The Nazi authorities also imposed restrictions on tobacco advertising and smoking in public spaces, and regulated restaurants and coffeehouses.
But Hitler's henchmen never went as far as the last Labour Government did here – helped by its cronies in councils, schools and the NHS.
The Nazis never managed to ban smoking totally inside virtually all workplaces, including pubs and restaurants.
No-one points out the undoubted health benefits of smoking, Yes, that's right - the health benefits!
Smoking is the best reliever of stress we have. And stress is a killer. By their campaign of pressuring and persecuting smokers, our modern-day health Nazis have added to the stress of millions of good people.
Millions die unnecessarily because of the efforts of public health zealots – including all those employed to wage war on smokers by local councils.
I’ve no doubt that many more people will now suffer fatal strokes and heart attacks while under stress because they have been coerced into giving up smoking.
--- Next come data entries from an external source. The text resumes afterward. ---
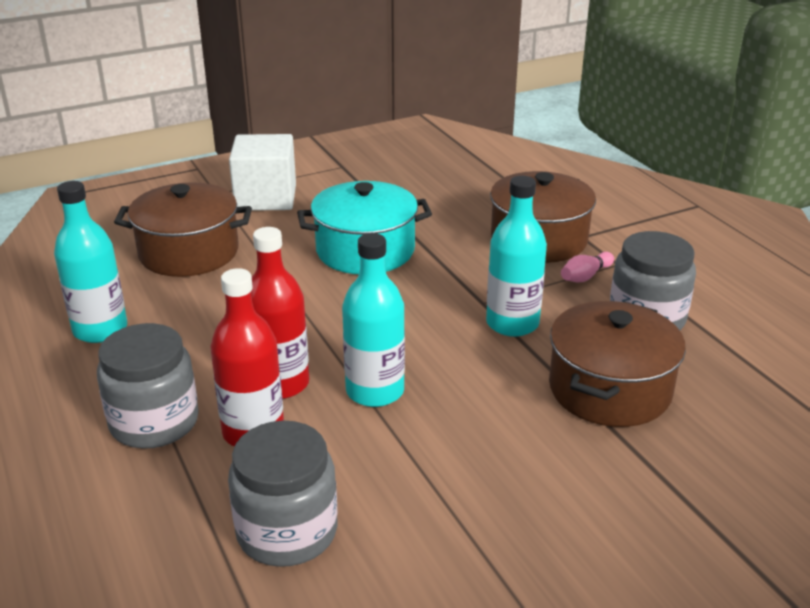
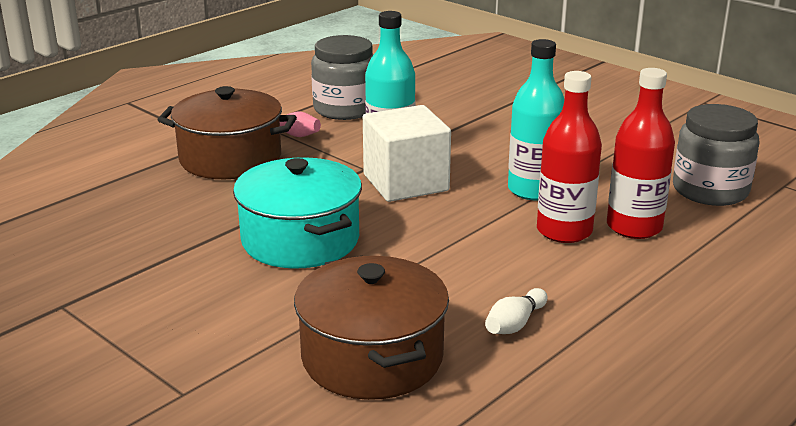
camera: 110 degrees left, 5 degrees down
turquoise bottle [54,181,127,343] -> none
grey jar [97,323,199,449] -> none
white cube [229,134,296,211] -> white cube moved to [363,105,451,202]
brown pot [549,301,686,427] -> none
none -> white bowling pin [485,288,548,334]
Also a massive problem for our country is obesity. People who are pressured into quitting smoking start snacking on crisps and cakes as a replacement for ciggie breaks. The result – more fat, unhealthy people.
Not that this is primarily a health issue – it's a freedom issue, and that’s more important. There is little point being healthy if you have your freedom taken away.
Stop the world. I want to get off, but not just yet, eh?